Quand on est offensé par son prochain, et que l’on s’abstient de lui en faire la réprimande, on risque de développer à son encontre un sentiment de haine, et de vouloir se venger de lui, ou tout au moins de lui garder rancune. C’est à ce propos que la Torah nous met en garde et ordonne : « Tu ne haïras pas ton frère en ton cœur ; aie soin de réprimander ton prochain, et tu ne porteras pas de faute à cause de lui. Tu ne te vengeras point, ni ne garderas rancune aux enfants de ton peuple, et tu aimeras ton prochain comme toi-même, Je suis l’Éternel » (Lv 19, 17-18).
Qu’est-ce que la vengeance, qu’est-ce que la rancune que la Torah interdit ? Si Ruben demande à Simon de lui prêter son marteau et que Simon refuse ; que, le lendemain, Simon vienne demander à Ruben de lui prêter son tournevis ; et que Ruben dise à Simon : « Puisque hier tu ne m’as pas accordé le prêt du marteau, je ne te prêterai pas mon tournevis », Ruben enfreint l’interdit « Tu ne te vengeras point ». S’il dit à Simon : « Constate que je ne suis pas méchant comme toi ! Tu n’as pas voulu me prêter le marteau, mais moi j’ai pitié d’un misérable comme toi, aussi je te prêterai mon tournevis », il enfreint l’interdit « Tu ne garderas point rancune ». Nos sages ont enseigné : « À quoi cela ressemble-t-il ? À un homme qui marchait, dont le pied a chancelé, et qui est tombé, se blessant la main. Se peut-il que la main prenne un marteau pour briser la jambe afin de se venger de la blessure qu’elle lui a causée ? » Ainsi, tout Israël doit ressentir qu’il est une seule et même âme, partagée en différents membres ; aussi ne convient-il pas que, lorsque l’un des membres est blessé par tel autre, il lui rende sa blessure, ajoutant encore douleur et souffrance.
Que faut-il donc faire ? Le mieux est de réprimander son prochain avec affection et amitié, afin de prévenir la formation de quelque animosité entre lui et soi. Et il est préférable de faire cela avant que notre prochain n’ait besoin de nous demander un service, car, au moment où il aura besoin de notre service, la réprimande risque de l’offenser. Cependant, si, malgré la valeur de la mitsva de réprimande, on préfère s’abstenir de la formuler, soit parce que l’on est gêné de réprimander son prochain, soit parce que l’on craint que ladite réprimande n’envenime la situation, on aura l’obligation d’effacer l’affront de son cœur. En effet, dès lors que l’on ne réprimande pas son prochain, on n’a aucun droit d’être fâché envers lui. On est certes fondé à s’éloigner quelque peu de lui, afin de ne plus s’exposer à quelque autre vexation, mais il est interdit de se conduire envers lui de manière hostile, ou de l’ignorer. Si donc on le rencontre, on le saluera, et s’il nous demande quelque service, on l’aidera de bon cœur.
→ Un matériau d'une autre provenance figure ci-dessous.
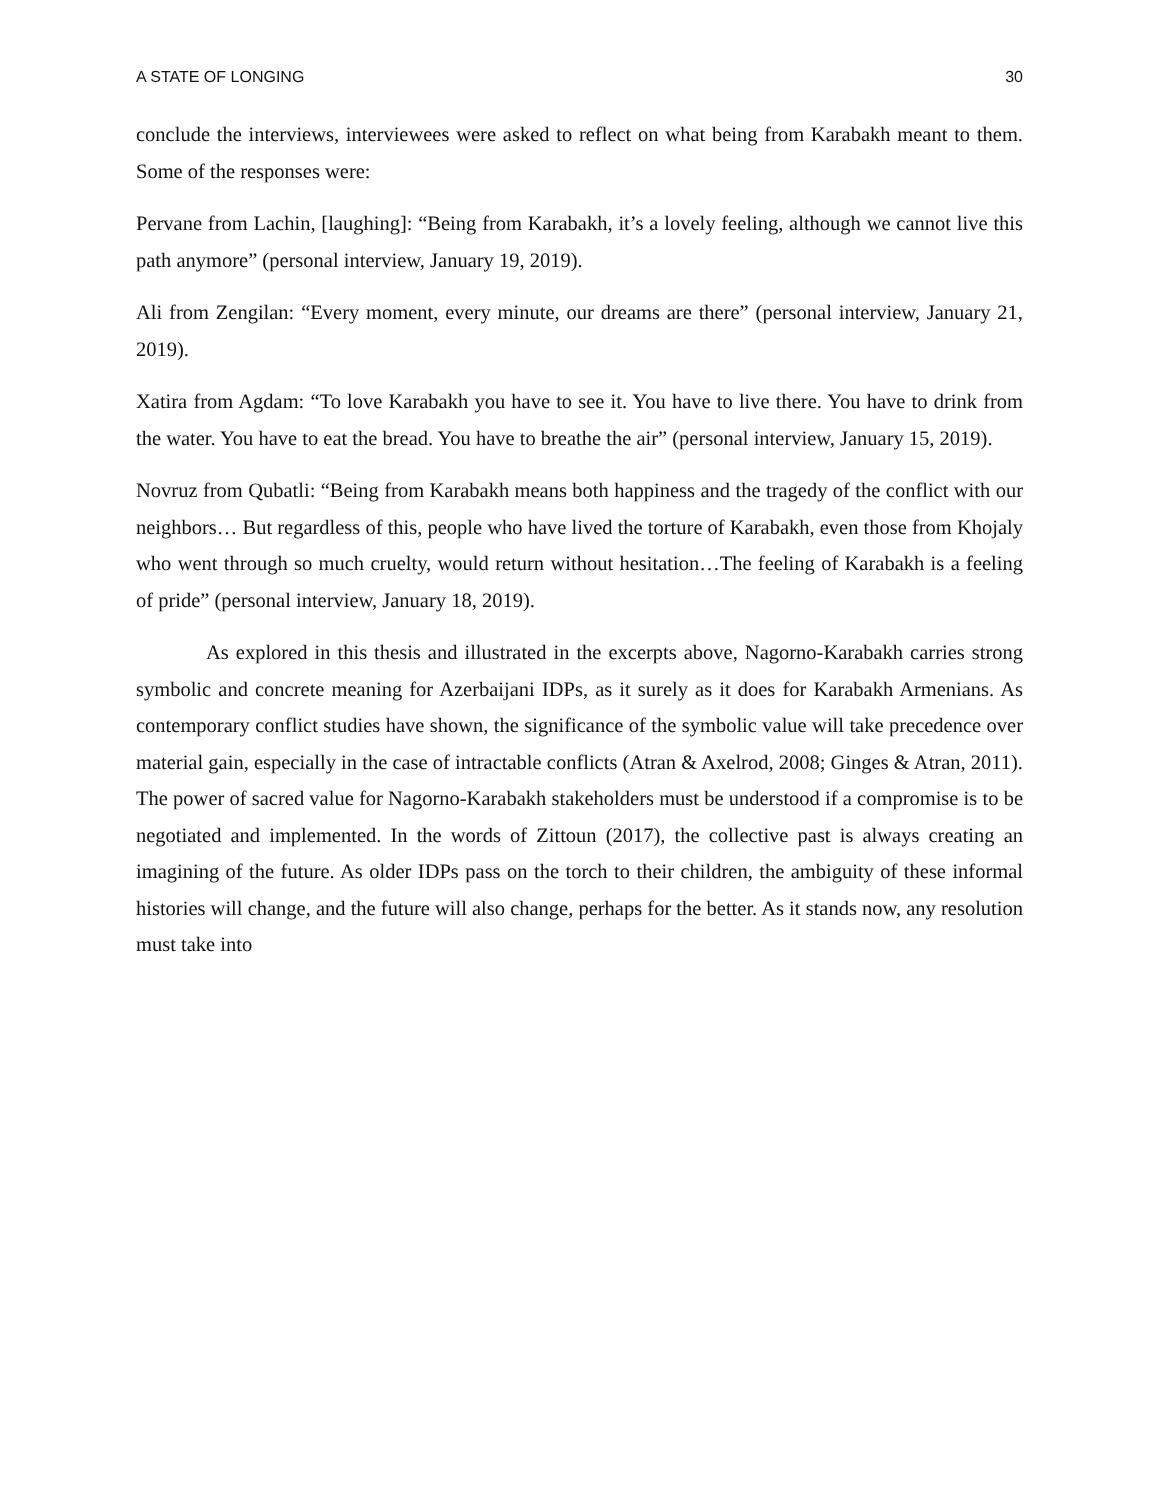A STATE OF LONGING 30
conclude the interviews, interviewees were asked to reflect on what being from Karabakh meant to them. Some of the responses were:
Pervane from Lachin, [laughing]: “Being from Karabakh, it’s a lovely feeling, although we cannot live this path anymore” (personal interview, January 19, 2019).
Ali from Zengilan: “Every moment, every minute, our dreams are there” (personal interview, January 21, 2019).
Xatira from Agdam: “To love Karabakh you have to see it. You have to live there. You have to drink from the water. You have to eat the bread. You have to breathe the air” (personal interview, January 15, 2019).
Novruz from Qubatli: “Being from Karabakh means both happiness and the tragedy of the conflict with our neighbors… But regardless of this, people who have lived the torture of Karabakh, even those from Khojaly who went through so much cruelty, would return without hesitation…The feeling of Karabakh is a feeling of pride” (personal interview, January 18, 2019).
As explored in this thesis and illustrated in the excerpts above, Nagorno-Karabakh carries strong symbolic and concrete meaning for Azerbaijani IDPs, as it surely as it does for Karabakh Armenians. As contemporary conflict studies have shown, the significance of the symbolic value will take precedence over material gain, especially in the case of intractable conflicts (Atran & Axelrod, 2008; Ginges & Atran, 2011). The power of sacred value for Nagorno-Karabakh stakeholders must be understood if a compromise is to be negotiated and implemented. In the words of Zittoun (2017), the collective past is always creating an imagining of the future. As older IDPs pass on the torch to their children, the ambiguity of these informal histories will change, and the future will also change, perhaps for the better. As it stands now, any resolution must take into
Grâce à l’observance de ces mitsvot, la majorité des disputes sont réfrénées, car même quand l’une des parties ne s’est pas comportée correctement, la dispute ne continue pas de se développer, dès lors que l’autre partie se garde de toute vengeance ou rancune. Celui qui surmonte son penchant au mal, et s’abstient de haïr les créatures, de se venger ou de garder rancune, a le mérite d’accéder à la vertu de modestie, qui lui permettra de regarder le monde avec bienveillance, de se réjouir de la vie, de diriger ses forces vers le développement de ses talents et de remplir son destin. De plus, on méritera d’avoir davantage d’amis, et moins d’ennemis.